= Beginning of Section =
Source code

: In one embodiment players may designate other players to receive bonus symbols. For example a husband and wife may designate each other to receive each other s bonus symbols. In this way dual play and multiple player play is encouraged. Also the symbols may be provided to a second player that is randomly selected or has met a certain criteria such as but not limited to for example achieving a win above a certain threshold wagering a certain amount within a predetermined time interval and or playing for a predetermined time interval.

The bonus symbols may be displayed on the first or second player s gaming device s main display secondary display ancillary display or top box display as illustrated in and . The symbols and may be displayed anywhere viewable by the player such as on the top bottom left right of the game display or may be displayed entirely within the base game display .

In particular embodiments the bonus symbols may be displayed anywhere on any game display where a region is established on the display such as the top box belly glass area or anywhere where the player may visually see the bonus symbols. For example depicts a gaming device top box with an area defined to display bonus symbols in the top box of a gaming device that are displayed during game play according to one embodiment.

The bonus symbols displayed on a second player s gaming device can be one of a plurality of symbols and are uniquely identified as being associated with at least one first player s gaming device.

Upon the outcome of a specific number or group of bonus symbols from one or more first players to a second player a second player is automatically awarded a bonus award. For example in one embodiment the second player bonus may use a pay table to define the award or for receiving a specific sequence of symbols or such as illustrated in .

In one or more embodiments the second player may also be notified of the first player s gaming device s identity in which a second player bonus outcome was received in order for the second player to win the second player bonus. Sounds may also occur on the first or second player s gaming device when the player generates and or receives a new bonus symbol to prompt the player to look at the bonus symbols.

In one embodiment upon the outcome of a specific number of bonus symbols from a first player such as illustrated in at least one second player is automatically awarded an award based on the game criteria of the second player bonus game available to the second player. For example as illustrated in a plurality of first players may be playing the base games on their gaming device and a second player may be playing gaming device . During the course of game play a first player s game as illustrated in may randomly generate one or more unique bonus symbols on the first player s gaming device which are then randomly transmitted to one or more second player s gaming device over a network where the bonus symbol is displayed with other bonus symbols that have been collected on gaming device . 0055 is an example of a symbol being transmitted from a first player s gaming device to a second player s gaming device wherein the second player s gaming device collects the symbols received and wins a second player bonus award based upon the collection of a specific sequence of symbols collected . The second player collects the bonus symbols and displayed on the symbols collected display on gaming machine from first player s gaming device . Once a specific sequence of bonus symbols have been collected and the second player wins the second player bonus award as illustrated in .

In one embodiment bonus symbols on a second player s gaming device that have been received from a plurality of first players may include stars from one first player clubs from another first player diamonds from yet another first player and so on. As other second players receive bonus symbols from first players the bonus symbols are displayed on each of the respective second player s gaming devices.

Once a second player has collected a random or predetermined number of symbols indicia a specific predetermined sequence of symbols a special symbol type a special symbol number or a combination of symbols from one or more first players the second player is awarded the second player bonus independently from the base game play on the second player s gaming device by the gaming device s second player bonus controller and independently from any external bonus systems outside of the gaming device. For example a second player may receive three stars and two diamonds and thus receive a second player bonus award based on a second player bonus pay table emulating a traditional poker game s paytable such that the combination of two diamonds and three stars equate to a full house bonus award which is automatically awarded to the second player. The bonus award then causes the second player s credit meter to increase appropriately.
= End of Section =
* _YOUR INSTRUCTIONS_
Extract every one of the lines above and reproduce each one word for word, in its original order.

* _COMPLETED EXERCISE_
Source code

: In one embodiment players may designate other players to receive bonus symbols. For example a husband and wife may designate each other to receive each other s bonus symbols. In this way dual play and multiple player play is encouraged. Also the symbols may be provided to a second player that is randomly selected or has met a certain criteria such as but not limited to for example achieving a win above a certain threshold wagering a certain amount within a predetermined time interval and or playing for a predetermined time interval.

The bonus symbols may be displayed on the first or second player s gaming device s main display secondary display ancillary display or top box display as illustrated in and . The symbols and may be displayed anywhere viewable by the player such as on the top bottom left right of the game display or may be displayed entirely within the base game display .

In particular embodiments the bonus symbols may be displayed anywhere on any game display where a region is established on the display such as the top box belly glass area or anywhere where the player may visually see the bonus symbols. For example depicts a gaming device top box with an area defined to display bonus symbols in the top box of a gaming device that are displayed during game play according to one embodiment.

The bonus symbols displayed on a second player s gaming device can be one of a plurality of symbols and are uniquely identified as being associated with at least one first player s gaming device.

Upon the outcome of a specific number or group of bonus symbols from one or more first players to a second player a second player is automatically awarded a bonus award. For example in one embodiment the second player bonus may use a pay table to define the award or for receiving a specific sequence of symbols or such as illustrated in .

In one or more embodiments the second player may also be notified of the first player s gaming device s identity in which a second player bonus outcome was received in order for the second player to win the second player bonus. Sounds may also occur on the first or second player s gaming device when the player generates and or receives a new bonus symbol to prompt the player to look at the bonus symbols.

In one embodiment upon the outcome of a specific number of bonus symbols from a first player such as illustrated in at least one second player is automatically awarded an award based on the game criteria of the second player bonus game available to the second player. For example as illustrated in a plurality of first players may be playing the base games on their gaming device and a second player may be playing gaming device . During the course of game play a first player s game as illustrated in may randomly generate one or more unique bonus symbols on the first player s gaming device which are then randomly transmitted to one or more second player s gaming device over a network where the bonus symbol is displayed with other bonus symbols that have been collected on gaming device . 0055 is an example of a symbol being transmitted from a first player s gaming device to a second player s gaming device wherein the second player s gaming device collects the symbols received and wins a second player bonus award based upon the collection of a specific sequence of symbols collected . The second player collects the bonus symbols and displayed on the symbols collected display on gaming machine from first player s gaming device . Once a specific sequence of bonus symbols have been collected and the second player wins the second player bonus award as illustrated in .

In one embodiment bonus symbols on a second player s gaming device that have been received from a plurality of first players may include stars from one first player clubs from another first player diamonds from yet another first player and so on. As other second players receive bonus symbols from first players the bonus symbols are displayed on each of the respective second player s gaming devices.

Once a second player has collected a random or predetermined number of symbols indicia a specific predetermined sequence of symbols a special symbol type a special symbol number or a combination of symbols from one or more first players the second player is awarded the second player bonus independently from the base game play on the second player s gaming device by the gaming device s second player bonus controller and independently from any external bonus systems outside of the gaming device. For example a second player may receive three stars and two diamonds and thus receive a second player bonus award based on a second player bonus pay table emulating a traditional poker game s paytable such that the combination of two diamonds and three stars equate to a full house bonus award which is automatically awarded to the second player. The bonus award then causes the second player s credit meter to increase appropriately.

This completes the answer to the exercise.